Uitspraak
1.De procedure
- de akte van Apricot.
Rechtbank Amsterdam
In deze zaak heeft de Rechtbank Amsterdam op 8 juli 2025 een tussenvonnis uitgesproken in een civiele procedure tussen Apricot Real Estate 2 B.V. en een gedaagde partij die niet is verschenen. Apricot, de eisende partij, heeft een huurachterstand gevorderd en na een tussenvonnis van 13 mei 2025 een akte ingediend waarin zij stelt dat er een bedrag van € 859,32 teveel in rekening is gebracht. Hierdoor resteert er een huurachterstand van € 2.886,53 over de periode tot en met december 2024.

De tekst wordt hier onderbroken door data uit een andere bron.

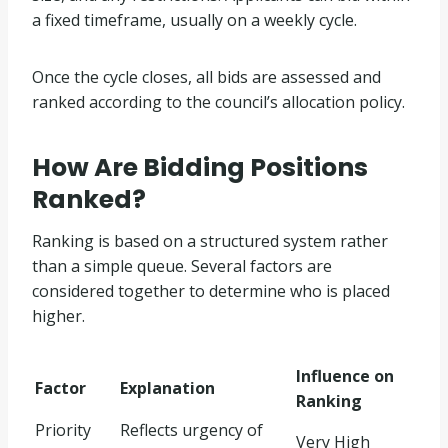
a fixed timeframe, usually on a weekly cycle.
Once the cycle closes, all bids are assessed and
ranked according to the council’s allocation policy.
How Are Bidding Positions
Ranked?
Ranking is based on a structured system rather
than a simple queue. Several factors are
considered together to determine who is placed
higher.
Influence on
Factor
Explanation
Ranking
Priority
Reflects urgency of
Very High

De kantonrechter heeft vastgesteld dat de werkelijke huurbedragen in de akte van Apricot niet overeenkomen met de bedragen die in de dagvaarding zijn genoemd. Apricot is in de gelegenheid gesteld om een nadere berekening van de huurachterstand over te leggen, waarbij rekening gehouden moet worden met de aanvangshuurprijs en de geldende indexatiepercentages. Tevens moet Apricot ervoor zorgen dat de gedaagde partij op de hoogte wordt gesteld van deze akte en de mogelijkheid heeft om hierop te reageren.

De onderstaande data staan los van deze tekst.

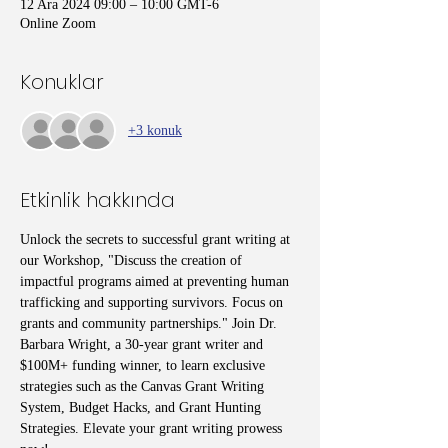
12 Ara 2024 09:00 – 10:00 GMT-6
Online Zoom
Konuklar
+3 konuk
Etkinlik hakkında
Unlock the secrets to successful grant writing at 
our Workshop, "Discuss the creation of 
impactful programs aimed at preventing human 
trafficking and supporting survivors. Focus on 
grants and community partnerships." Join Dr. 
Barbara Wright, a 30-year grant writer and 
$100M+ funding winner, to learn exclusive 
strategies such as the Canvas Grant Writing 
System, Budget Hacks, and Grant Hunting 
Strategies. Elevate your grant writing prowess 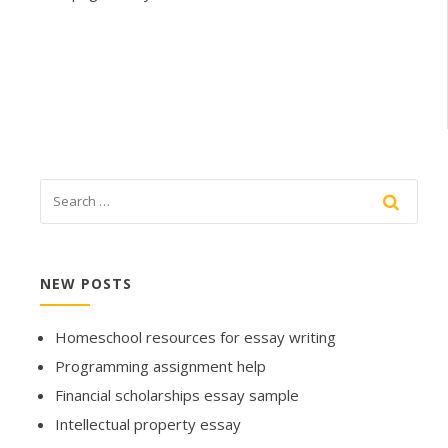
NEW POSTS
Homeschool resources for essay writing
Programming assignment help
Financial scholarships essay sample
Intellectual property essay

De zaak is verwezen naar de rolzitting van 5 augustus 2025 voor het nemen van een akte door Apricot, waarbij de kantonrechter heeft bepaald dat Apricot de akte ten minste twee weken voor de rolzitting aan de gedaagde moet sturen. Iedere verdere beslissing is aangehouden tot de volgende zitting.